Under mulberry trees at a bee farm in Taipei’s suburbs, students watched intently as instructor Tsai Ming-hsien (蔡明憲) wafted smoke over a hive box, explaining to aspiring apiarists how to keep the insects happy in an urban setting.
His audience included entrepreneurs, retirees and even a six-year-old who reached eagerly for a frame pulled from the box, as Tsai demonstrated how bees can be kept calm with a smoker.
“Many join my class out of curiosity,” said the 43-year-old instructor who also heads the Bee and Wasp Conservation Association of Taiwan. “They want to learn more about this insect, which has important economic values and a crucial role in agriculture.”
Photo: I-Hwa Cheng, AFP
Bee populations around the world are facing disaster from overuse of pesticides, predatory mites and extreme temperatures due to climate change.
That also spells catastrophe for humans, as three-quarters of the world’s main crops depend on bees to act as key pollinators.
Temperature and weather fluctuations in Taiwan have affected honey output in the past few years. From 2020 to 2021, it jumped nearly 60 percent to 13,260 tonnes, before dropping to 9,332 tonnes the following year.
Photo: I-Hwa Cheng, AFP
Recreational beekeeping in Taiwan has grown steadily over the past decade, with people tending about a dozen to up to 60 hive boxes in their yards or rooftop gardens, Tsai said.
“The city is overdeveloped with less green space and declining biodiversity,” he said. “We hope this creature will act as a key to open more knowledge about nature and ecosystems.”
Six-year-old Hsia Wei-yun, who attended a class last month, was thrilled to watch bees flitting on a box frame.
“I think it is a lot of fun keeping bees. I got to hold a bee frame,” she said excitedly.
Her mother, Hsia Cho-hui — who also brought along her son — said she had been concerned about whether there was enough nectar in the city, and fretted after one class that beekeeping seems “very complicated.”
However, the class has fueled her children’s interest in getting their own hive box, and “it would be a little difficult to dissuade them,” she said.
Some, like Edwin Huang, see Tsai’s class as a chance to make money while taking part in the “under-forest economy” — a practice of developing and selling eco-friendly products that help the environment.
“I think keeping bees can help improve the overall ecosystem ... it is a very positive activity for both personal and public reasons,” he said.
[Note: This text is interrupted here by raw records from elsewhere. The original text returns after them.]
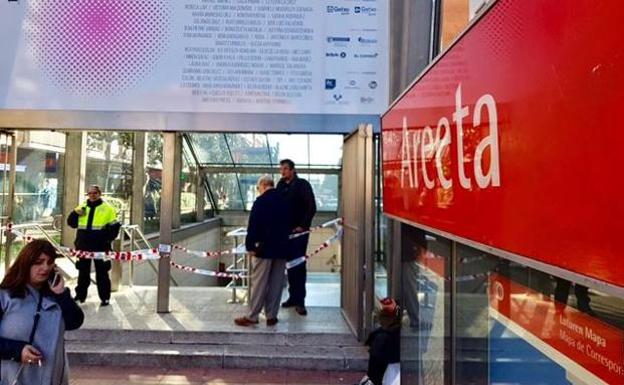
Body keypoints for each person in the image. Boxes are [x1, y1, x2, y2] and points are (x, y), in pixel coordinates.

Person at [0, 239, 84, 385]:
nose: (45, 268)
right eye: (38, 262)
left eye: (50, 262)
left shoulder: (56, 295)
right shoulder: (5, 295)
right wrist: (17, 351)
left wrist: (61, 294)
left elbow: (75, 322)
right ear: (26, 264)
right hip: (13, 378)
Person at [234, 176, 291, 327]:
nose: (258, 191)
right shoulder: (285, 201)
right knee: (276, 283)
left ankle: (253, 316)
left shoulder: (261, 202)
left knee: (259, 283)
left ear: (263, 185)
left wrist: (250, 246)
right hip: (282, 249)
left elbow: (254, 225)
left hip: (264, 249)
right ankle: (271, 316)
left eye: (258, 188)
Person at [67, 185, 120, 306]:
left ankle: (105, 298)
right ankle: (80, 296)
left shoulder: (107, 209)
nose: (92, 195)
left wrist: (105, 239)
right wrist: (75, 213)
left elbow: (115, 228)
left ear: (99, 193)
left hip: (101, 247)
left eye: (94, 193)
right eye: (89, 193)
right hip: (83, 246)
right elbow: (71, 223)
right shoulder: (82, 207)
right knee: (83, 273)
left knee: (102, 273)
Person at [277, 159, 316, 316]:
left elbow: (311, 207)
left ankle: (300, 301)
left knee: (299, 266)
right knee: (290, 266)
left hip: (299, 233)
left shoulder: (302, 185)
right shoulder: (280, 185)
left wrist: (303, 225)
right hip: (285, 233)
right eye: (281, 169)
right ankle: (293, 297)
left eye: (286, 169)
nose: (283, 172)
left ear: (293, 170)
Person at [357, 298, 401, 385]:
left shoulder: (383, 338)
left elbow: (375, 372)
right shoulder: (379, 334)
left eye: (382, 316)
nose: (379, 319)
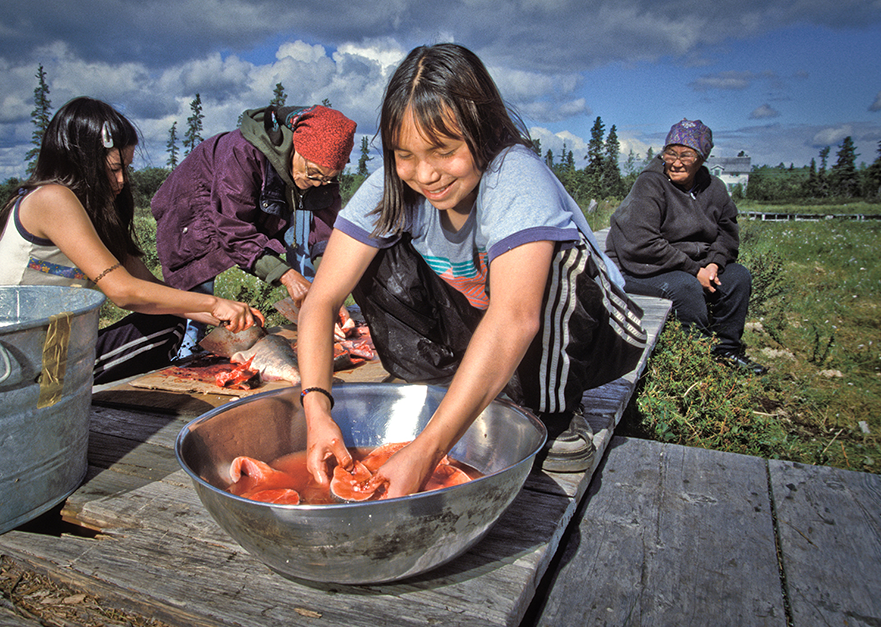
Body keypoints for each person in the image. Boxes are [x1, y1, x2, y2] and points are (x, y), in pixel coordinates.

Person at [296, 43, 647, 498]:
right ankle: (443, 385)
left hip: (592, 335)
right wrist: (317, 412)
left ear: (481, 132)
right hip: (482, 319)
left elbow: (515, 318)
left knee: (563, 261)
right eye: (405, 155)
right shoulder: (391, 185)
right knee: (367, 253)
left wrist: (425, 452)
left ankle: (551, 411)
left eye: (443, 151)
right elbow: (322, 300)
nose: (425, 174)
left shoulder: (513, 175)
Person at [0, 97, 263, 385]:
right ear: (81, 162)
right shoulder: (51, 198)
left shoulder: (92, 213)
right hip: (18, 362)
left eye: (126, 169)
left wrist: (219, 315)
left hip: (52, 345)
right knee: (166, 326)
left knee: (167, 317)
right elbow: (123, 292)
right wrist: (214, 302)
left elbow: (150, 290)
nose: (122, 180)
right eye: (113, 168)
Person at [151, 103, 357, 358]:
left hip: (243, 208)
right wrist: (287, 275)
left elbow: (323, 235)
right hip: (193, 208)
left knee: (314, 277)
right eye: (313, 173)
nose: (317, 183)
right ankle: (185, 348)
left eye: (326, 179)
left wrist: (327, 293)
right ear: (296, 148)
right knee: (197, 279)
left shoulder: (322, 174)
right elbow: (234, 230)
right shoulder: (242, 153)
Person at [605, 118, 766, 375]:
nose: (676, 162)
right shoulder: (650, 184)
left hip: (688, 263)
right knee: (685, 287)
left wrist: (714, 263)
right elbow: (641, 243)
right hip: (637, 266)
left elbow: (727, 234)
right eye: (670, 153)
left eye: (685, 155)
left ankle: (726, 351)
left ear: (702, 157)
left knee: (738, 277)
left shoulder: (715, 189)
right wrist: (694, 270)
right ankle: (695, 360)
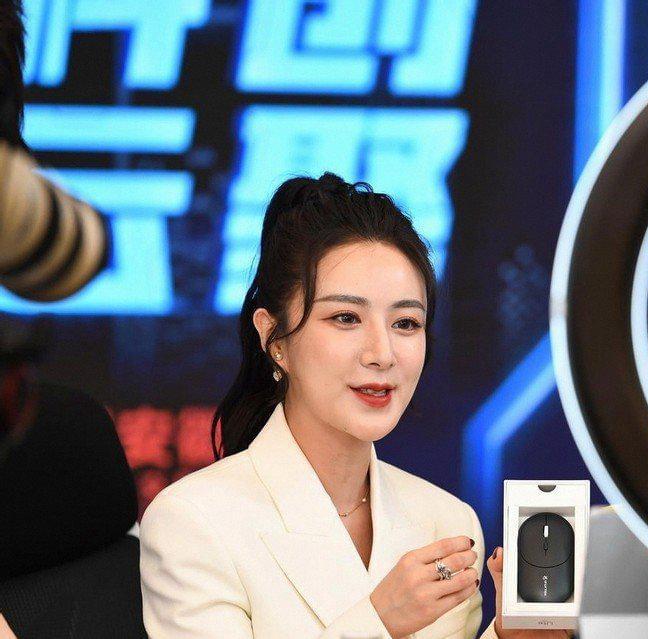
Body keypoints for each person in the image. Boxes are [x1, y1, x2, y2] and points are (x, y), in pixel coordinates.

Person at [139, 173, 566, 639]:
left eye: (406, 323)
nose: (382, 353)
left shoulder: (446, 520)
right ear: (274, 338)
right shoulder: (194, 520)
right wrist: (380, 621)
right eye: (346, 317)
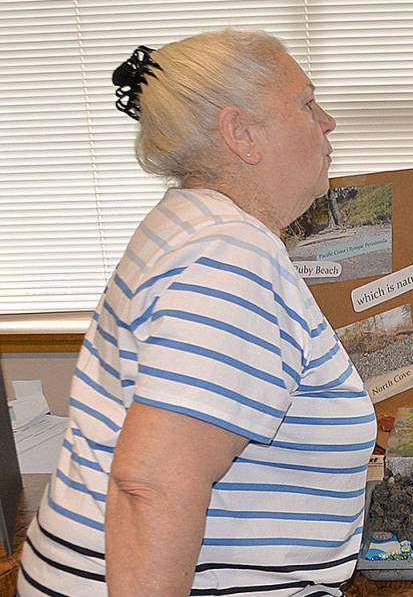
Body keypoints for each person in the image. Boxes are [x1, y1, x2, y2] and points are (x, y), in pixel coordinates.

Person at [18, 30, 376, 596]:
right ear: (240, 133)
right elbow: (153, 485)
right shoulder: (230, 253)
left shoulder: (187, 222)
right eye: (306, 103)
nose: (327, 121)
The 40-year-old produces colored dyes from aster, a flowering plant, that he grows on a hillside in New Taipei City, and plans to one day open a diner where he could serve the honey he produces.
“I am learning the techniques while researching my menu,” he said.
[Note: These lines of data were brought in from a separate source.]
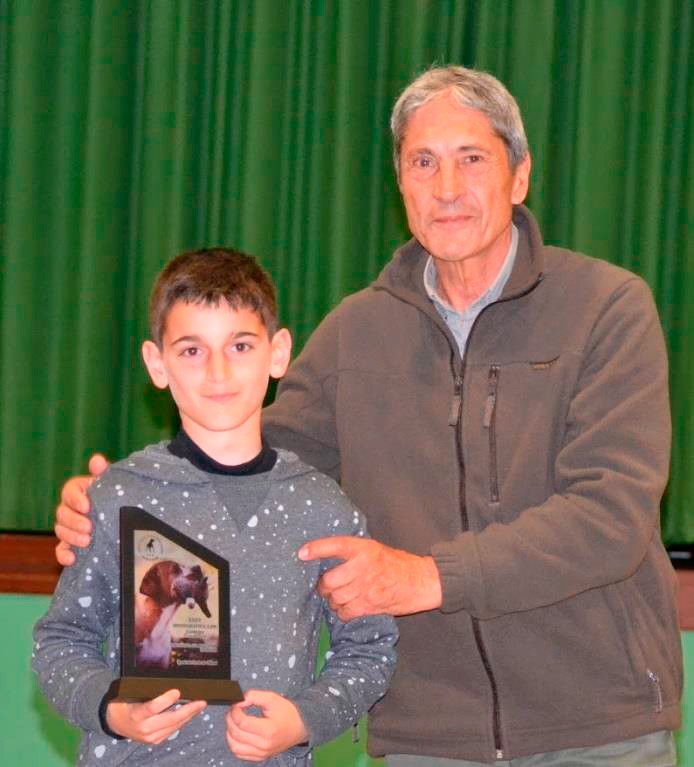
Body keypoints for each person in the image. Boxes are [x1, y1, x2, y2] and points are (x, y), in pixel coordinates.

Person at [54, 66, 682, 766]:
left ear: (520, 174)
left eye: (471, 158)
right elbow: (245, 464)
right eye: (423, 162)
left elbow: (611, 515)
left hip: (598, 728)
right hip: (426, 738)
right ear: (400, 184)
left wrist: (429, 576)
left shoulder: (607, 308)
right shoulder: (354, 334)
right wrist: (117, 500)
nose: (447, 187)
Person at [34, 248, 397, 767]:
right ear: (157, 364)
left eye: (240, 345)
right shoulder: (120, 496)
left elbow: (369, 648)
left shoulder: (323, 509)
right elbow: (61, 640)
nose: (218, 371)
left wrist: (304, 721)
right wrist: (113, 710)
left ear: (278, 353)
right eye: (191, 350)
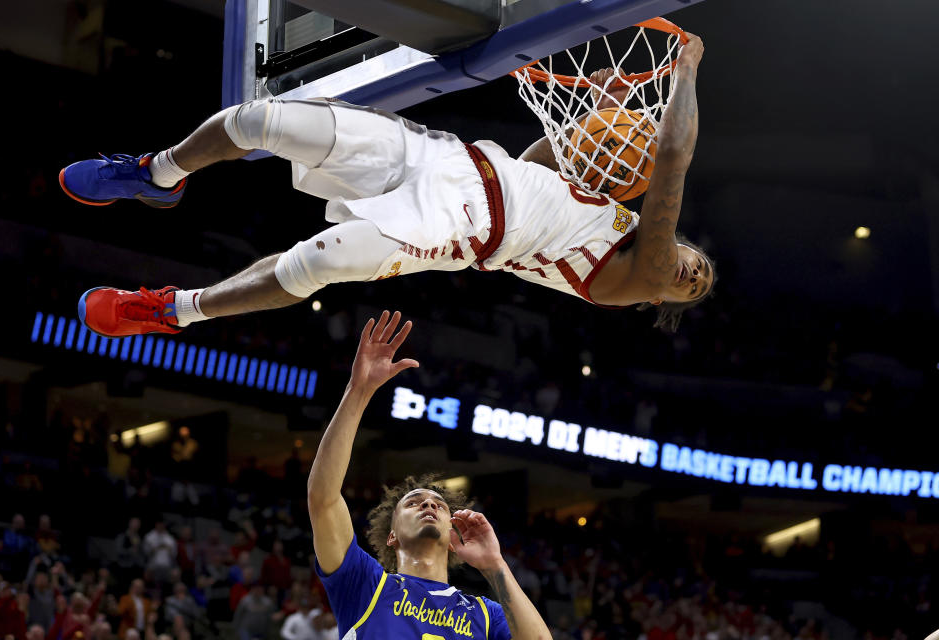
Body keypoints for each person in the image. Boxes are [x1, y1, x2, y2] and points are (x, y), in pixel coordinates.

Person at [61, 35, 711, 335]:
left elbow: (674, 162)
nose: (692, 278)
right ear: (694, 248)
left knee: (322, 260)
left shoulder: (644, 275)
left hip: (458, 231)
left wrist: (683, 75)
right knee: (259, 118)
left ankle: (174, 309)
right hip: (453, 163)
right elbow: (533, 170)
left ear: (666, 300)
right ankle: (157, 175)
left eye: (695, 289)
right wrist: (596, 111)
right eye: (702, 270)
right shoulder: (602, 213)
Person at [302, 309, 554, 639]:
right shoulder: (365, 585)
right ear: (391, 535)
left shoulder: (486, 615)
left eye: (439, 504)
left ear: (453, 538)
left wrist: (495, 567)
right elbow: (323, 499)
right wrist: (359, 390)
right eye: (413, 503)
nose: (429, 505)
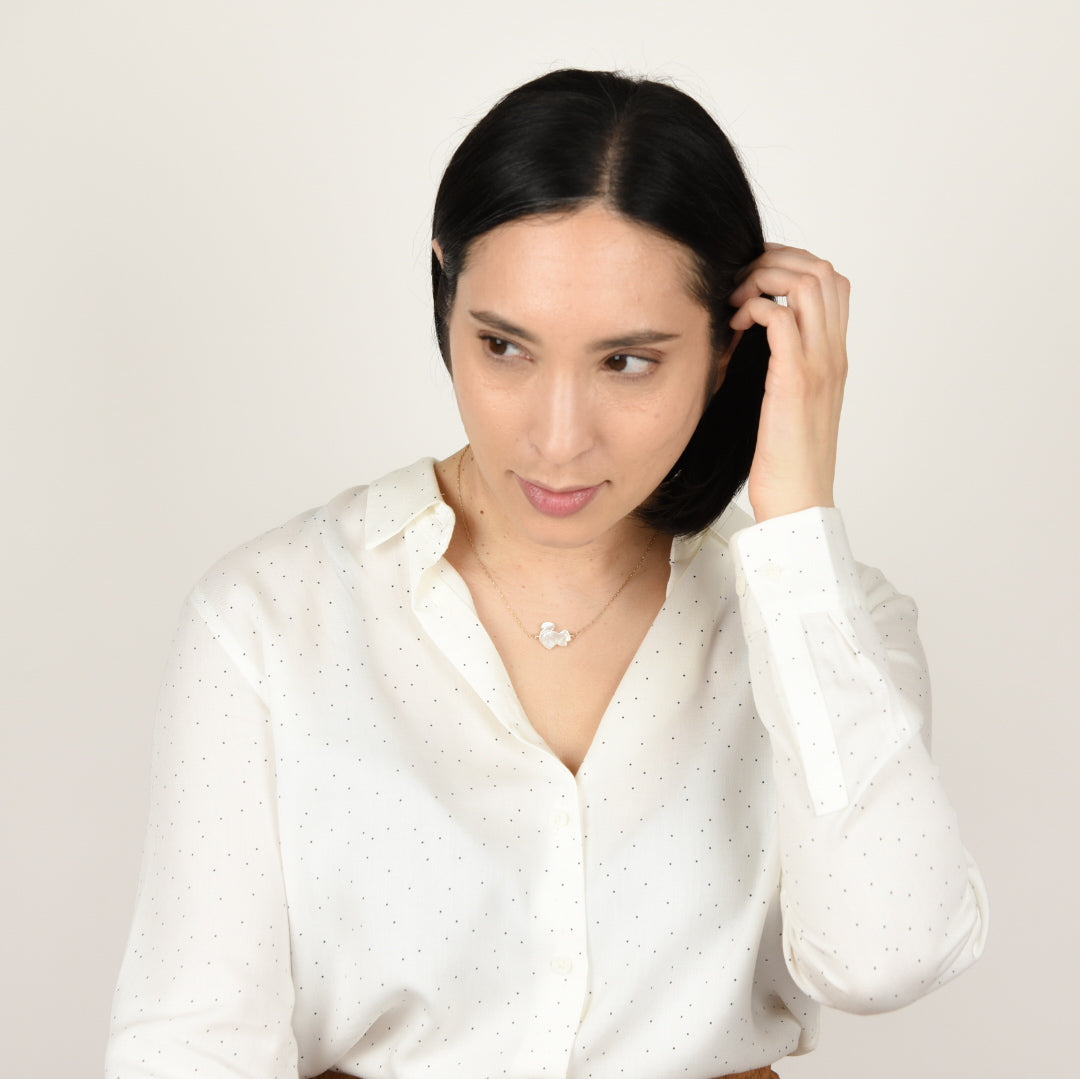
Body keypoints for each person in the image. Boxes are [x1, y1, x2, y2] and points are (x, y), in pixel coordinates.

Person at [105, 69, 988, 1079]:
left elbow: (888, 955)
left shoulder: (826, 620)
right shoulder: (271, 617)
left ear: (730, 348)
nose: (557, 438)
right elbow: (190, 1042)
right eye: (504, 346)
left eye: (629, 361)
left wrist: (795, 526)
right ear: (445, 290)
Retiree Sherry Liu, who took a class seven years ago and is now an avid apiarist, said she is “not in this to make money.”
She started with three hive boxes for bees that had flown into her rooftop garden and has expanded to 12.
“It is very healing to watch bees fly. They look very cute when they fly... It is a pleasure for me,” she said, dressed in protective headgear and a jacket as a swarm of bees flew around her.
Liu usually harvests honey three to four times a year, sharing the fruits of her labor with relatives, friends and neighbors.
She lamented that this year’s rainy and cold conditions have hit her production.
“I could not collect any winter honey because the weather was really bad and the bees ate all the honey” in their hives, she said, adding that it can be “quite troublesome to tend” to her boxes.
“You need to be loving — you cannot just keep them but not look after them,” she said.
Tsai said that he does not expect everyone who attends his class to become a bee farmer or keeper.
“But we hope at least [people] can get to know and understand them, and would not rush to destroy them when they appear,” he said.